Pedir a bênção paterna era ritual a ser feito também antes de ir para a cama, à
noite. Esse beijo era demonstração de amor, de respeito, uma espécie de
“terror/amor”, que, ao mesmo tempo, lembrava ao filho a distância a ser
mantida entre ele e o patriarca. Quando esse beijo não acontecia, como no
caso de Nô –um exemplo a não ser seguido –no poema “O Beijo”, seu pai, sem
nenhuma demonstração de pena, dá um tapa na boca de Nô, como um beijo às
avessas, isto é, a punição face à falta de respeito e falta de reverência,
conforme os versos: “Olha o caso do Nô / cresce demais, vira estudante/ de
altas letras, no Rio e de outras normas./ Volta, não beija o pai/ na mão. A mão
procura /a boca, dá-lhe um tapa,/ maneira dura de beijar”, (p. 509). Nô, ao sair
para estudar em um centro maior, tem um novo comportamento, que parece ao
pai uma afronta à sua autoridade, porque:
O domínio do pai sobre o filho menor –e mesmo maior –fora, no
Brasil patriarcal, aos seus limites ortodoxos: ao direito de matar.
O patriarca tornara-se absoluto na administração da justiça de
família, repetindo alguns pais, à sombra dos cajueiros de
engenho, os gestos mais duros do patriarcalismo clássico: matar
e mandar matar, não só os negros como os meninos e as moças
brancas, seus filhos. (FREYRE, 2000, p. 99).
Enquanto o eu-lírico de Drummond retrata a mágoa de Nô, devido aos
costumes severos, oriundos de uma sociedade já decadente, o eu-lírico de
Adélia Prado, no poema “Figurativa”, descreve um relacionamento familiar mais
moderno, mais aberto, divertido. Essa forma natural de aproximação entre pais
e filhos pode ser percebida já nos três primeiros versos, quando o eu-lírico
adeliano escreve “... O pai cavando o chão mostrou pra nós /com o olho da
enxada, o bicho bobo/ a cobra de duas cabeças”, seguindo ainda, no verso
quatro, “Saía dele o cheiro de óleo e graxa...” (p. 136).

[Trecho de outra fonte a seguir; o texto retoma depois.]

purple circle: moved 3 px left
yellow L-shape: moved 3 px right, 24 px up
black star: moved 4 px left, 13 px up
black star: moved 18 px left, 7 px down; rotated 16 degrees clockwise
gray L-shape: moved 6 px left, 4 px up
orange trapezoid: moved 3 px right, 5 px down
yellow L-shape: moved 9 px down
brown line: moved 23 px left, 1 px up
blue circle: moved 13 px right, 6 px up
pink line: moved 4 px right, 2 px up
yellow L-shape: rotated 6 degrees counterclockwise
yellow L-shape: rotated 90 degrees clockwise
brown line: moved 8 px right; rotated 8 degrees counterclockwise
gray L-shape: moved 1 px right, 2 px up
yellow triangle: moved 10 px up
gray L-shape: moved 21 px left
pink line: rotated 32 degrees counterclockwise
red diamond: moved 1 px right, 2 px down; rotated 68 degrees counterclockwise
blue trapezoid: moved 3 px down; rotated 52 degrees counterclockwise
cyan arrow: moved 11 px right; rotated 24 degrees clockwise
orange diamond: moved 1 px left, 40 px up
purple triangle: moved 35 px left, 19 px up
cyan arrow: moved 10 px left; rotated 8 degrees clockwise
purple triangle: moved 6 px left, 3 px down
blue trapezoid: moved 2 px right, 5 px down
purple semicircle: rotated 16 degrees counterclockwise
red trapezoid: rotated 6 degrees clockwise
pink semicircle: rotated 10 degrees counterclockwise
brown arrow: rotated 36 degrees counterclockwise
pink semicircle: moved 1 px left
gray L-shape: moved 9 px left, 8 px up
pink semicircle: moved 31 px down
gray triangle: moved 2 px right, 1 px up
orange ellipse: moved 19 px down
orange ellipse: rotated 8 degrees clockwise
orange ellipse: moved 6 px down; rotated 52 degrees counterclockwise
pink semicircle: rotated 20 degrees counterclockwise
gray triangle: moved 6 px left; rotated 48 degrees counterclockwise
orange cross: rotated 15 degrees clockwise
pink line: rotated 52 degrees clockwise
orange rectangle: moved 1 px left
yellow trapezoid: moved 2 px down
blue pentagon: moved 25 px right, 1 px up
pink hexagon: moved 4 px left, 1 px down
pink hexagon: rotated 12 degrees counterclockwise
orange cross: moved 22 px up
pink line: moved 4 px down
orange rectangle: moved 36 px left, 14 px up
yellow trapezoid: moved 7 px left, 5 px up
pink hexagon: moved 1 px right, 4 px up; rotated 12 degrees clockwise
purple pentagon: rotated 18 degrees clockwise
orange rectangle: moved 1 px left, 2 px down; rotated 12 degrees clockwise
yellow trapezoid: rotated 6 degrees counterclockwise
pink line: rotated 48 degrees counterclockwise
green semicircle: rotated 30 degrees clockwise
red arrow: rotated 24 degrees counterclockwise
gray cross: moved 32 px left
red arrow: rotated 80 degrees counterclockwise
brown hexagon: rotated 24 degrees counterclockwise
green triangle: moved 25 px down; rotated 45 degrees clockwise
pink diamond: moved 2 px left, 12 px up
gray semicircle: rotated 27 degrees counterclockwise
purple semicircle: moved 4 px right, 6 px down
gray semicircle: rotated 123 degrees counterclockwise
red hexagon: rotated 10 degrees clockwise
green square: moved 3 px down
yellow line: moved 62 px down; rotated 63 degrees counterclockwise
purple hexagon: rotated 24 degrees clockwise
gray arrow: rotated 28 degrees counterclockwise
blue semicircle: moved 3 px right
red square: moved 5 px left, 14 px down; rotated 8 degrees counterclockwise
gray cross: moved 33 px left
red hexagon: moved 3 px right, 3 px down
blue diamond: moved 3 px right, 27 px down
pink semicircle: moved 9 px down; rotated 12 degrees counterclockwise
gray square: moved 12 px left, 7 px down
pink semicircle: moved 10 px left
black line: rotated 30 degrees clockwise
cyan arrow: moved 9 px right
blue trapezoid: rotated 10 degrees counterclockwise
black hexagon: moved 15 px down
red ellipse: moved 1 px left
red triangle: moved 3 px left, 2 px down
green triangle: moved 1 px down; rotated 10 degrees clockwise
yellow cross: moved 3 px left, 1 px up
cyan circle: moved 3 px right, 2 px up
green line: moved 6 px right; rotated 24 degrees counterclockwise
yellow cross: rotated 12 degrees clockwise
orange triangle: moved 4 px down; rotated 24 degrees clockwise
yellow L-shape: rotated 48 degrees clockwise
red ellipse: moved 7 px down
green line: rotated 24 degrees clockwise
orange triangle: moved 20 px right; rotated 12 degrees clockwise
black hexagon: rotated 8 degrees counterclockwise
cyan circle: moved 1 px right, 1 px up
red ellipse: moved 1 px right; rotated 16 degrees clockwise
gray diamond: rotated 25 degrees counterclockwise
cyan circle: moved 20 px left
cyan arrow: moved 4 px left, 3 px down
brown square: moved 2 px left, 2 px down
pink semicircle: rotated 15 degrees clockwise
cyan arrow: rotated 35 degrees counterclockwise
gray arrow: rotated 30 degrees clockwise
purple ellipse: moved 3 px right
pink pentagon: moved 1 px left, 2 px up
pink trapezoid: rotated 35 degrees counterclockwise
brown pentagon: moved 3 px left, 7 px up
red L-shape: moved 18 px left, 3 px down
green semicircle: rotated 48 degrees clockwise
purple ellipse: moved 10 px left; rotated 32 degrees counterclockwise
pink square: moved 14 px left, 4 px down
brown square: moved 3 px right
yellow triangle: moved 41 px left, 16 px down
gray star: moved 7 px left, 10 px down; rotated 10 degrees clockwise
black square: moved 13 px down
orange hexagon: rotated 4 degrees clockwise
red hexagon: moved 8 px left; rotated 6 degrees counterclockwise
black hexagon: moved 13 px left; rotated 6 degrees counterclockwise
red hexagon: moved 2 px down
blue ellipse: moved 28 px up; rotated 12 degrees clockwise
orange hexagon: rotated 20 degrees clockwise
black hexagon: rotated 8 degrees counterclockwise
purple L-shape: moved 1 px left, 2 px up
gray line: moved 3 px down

A partir dos versos
supracitados se evidencia a harmonia natural entre os membros da família –
com destaque para a ternura do pai –que, naquele final de tarde, entre o
anoitecer e o jantar, que faz das ações mais corriqueiras, como o cavar a terra
–pelo pai –seja um momento de encantamento que se tornará perene na
memória da menina, como uma espécie de epifania –no sentido de revelação –
de que os laços afetivos entre pais e filhos não precisam ser demonstrados
com rasgados gestos de amor, ou de demonstração de subserviência, como no
poema “O beijo”, mas que subjazem às ações mais corriqueiras, que se
convertem em uma memória perene: fonte de amor e de harmonia a ser
rememorada com ternura ao longo da vida.
Também a mãe, tocada por aquele momento de interação, tão corriqueiro
quanto o verdadeiro amor familiar, manda a filha à casa da avó buscar polvilho
para fritar uns biscoitos, através dos quais ela manifestará a ternura da qual,
assim como o pai, está tomada e que permeia toda a família. Ou seja, aqueles
momentos serão tão singelos, após um jantar com sua simplicidade –angu,
mostarda e a comida apimentada –converte-se em uma autêntica comunhão
que se manifesta na ternura do pai e da mãe e que fica gravada de forma
indelével na memória do eu-lírico, conforme demonstram os últimos versos do
poema: “... a menina embaraçada/ com a opressão da alegria, o coração
doendo, / como se fosse triste" (p. 136).
Em “Figurativa”, as relações estão sendo vividas sob um novo prisma, ainda
respeitoso, porém há o ar da liberdade e da afetividade demonstrada sem
medo.
Há que se destacar que o poema de Drummond remete à agonia da família
patriarcal, ainda muito presa aos valores do passado, mas já combalida pelos
novos valores urbanos que já se abeiram das casas patriarcais. Esses novos
valores, à revelia do patriarca, ao longo do final do século XIX e primeiras
décadas do século XX, mudarão em definitivo as relações entre pais, filhos e a
sociedade em geral e, nessa nova ordem, a figura do patriarca, com seu poder
efetivo, declinará categoricamente. No poema de Adélia Prado, a família é
pobre, mas há, ainda, uma relação muito respeitosa dos filhos e as
manifestações de amor são veladas, entretanto, a ternura está de tal forma
mesclada às ações mais cotidianas que chega a ser dolorido para a menina a
constatação de tamanha consciência do amor.